##### Entries shown #####
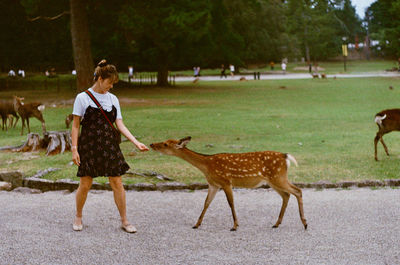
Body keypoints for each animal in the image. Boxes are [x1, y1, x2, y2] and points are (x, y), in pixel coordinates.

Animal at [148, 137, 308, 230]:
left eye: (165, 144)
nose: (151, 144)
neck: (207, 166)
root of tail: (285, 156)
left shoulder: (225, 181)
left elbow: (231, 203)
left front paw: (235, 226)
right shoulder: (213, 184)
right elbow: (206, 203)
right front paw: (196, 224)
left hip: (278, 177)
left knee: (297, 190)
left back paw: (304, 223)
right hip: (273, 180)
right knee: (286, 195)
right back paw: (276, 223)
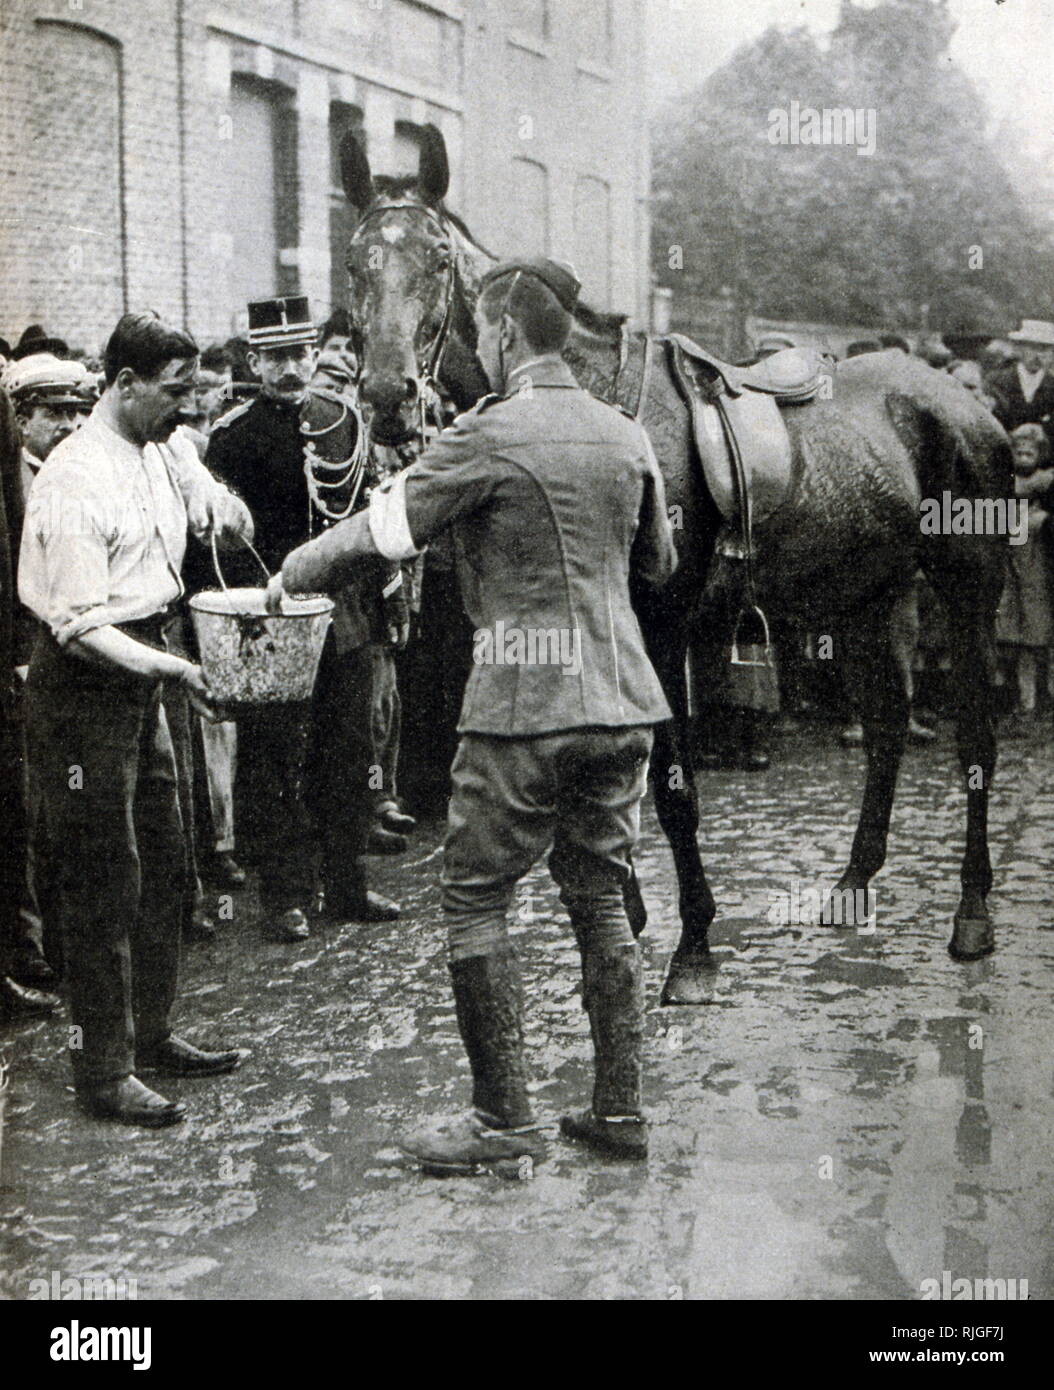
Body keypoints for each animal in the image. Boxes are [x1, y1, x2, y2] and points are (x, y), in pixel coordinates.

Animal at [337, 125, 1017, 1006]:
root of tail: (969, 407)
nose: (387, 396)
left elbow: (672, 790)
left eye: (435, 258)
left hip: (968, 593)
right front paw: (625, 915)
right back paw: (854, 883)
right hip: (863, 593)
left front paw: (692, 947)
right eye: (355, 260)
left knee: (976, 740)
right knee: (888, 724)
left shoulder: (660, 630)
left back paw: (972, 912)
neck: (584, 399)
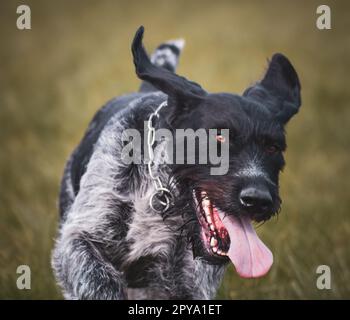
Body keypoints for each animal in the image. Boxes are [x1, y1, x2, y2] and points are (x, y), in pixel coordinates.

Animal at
#####
##### Entries shown #####
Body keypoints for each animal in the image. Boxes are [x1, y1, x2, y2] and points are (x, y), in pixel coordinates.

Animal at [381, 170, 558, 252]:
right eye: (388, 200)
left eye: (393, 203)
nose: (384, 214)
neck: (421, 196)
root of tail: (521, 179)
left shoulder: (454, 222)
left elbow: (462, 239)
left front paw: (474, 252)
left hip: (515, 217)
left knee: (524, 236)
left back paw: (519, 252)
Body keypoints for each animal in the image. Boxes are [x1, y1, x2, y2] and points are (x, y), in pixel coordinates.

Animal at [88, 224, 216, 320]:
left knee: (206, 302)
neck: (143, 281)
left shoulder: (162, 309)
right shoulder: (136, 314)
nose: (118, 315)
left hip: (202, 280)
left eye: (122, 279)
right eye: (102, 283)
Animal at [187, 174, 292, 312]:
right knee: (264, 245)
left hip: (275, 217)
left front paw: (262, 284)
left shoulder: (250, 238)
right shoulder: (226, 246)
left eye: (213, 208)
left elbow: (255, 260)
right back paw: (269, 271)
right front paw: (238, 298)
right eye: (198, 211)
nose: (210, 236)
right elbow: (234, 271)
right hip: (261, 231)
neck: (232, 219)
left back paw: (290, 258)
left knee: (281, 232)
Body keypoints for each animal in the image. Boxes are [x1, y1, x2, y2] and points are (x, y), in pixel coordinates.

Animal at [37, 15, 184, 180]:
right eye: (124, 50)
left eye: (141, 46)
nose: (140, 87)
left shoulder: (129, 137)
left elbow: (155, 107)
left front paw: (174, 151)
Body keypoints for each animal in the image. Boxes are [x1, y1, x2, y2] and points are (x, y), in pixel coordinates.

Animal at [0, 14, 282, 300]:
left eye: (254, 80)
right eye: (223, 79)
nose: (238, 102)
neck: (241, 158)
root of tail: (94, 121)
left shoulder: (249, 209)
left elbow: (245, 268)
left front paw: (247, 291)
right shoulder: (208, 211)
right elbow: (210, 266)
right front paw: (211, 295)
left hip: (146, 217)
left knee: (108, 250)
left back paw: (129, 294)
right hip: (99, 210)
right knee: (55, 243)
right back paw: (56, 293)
#####
What to do:
Using the records above, print exactly the lines between the ones containing "left knee: (297, 190)" and "left hip: (968, 593)", inclusive, and nothing else; no pictures.

Response box:
left knee: (297, 190)
left back paw: (304, 223)
right hip: (273, 180)
right knee: (286, 195)
right back paw: (276, 223)
Body keypoints for each animal in the image. Boxes are [x1, y1, x2, y2] and points are (x, y), in pixel coordinates.

Animal at [337, 125, 1017, 1006]:
root of tail: (969, 407)
nose: (387, 396)
left elbow: (672, 790)
left eye: (435, 258)
left hip: (968, 593)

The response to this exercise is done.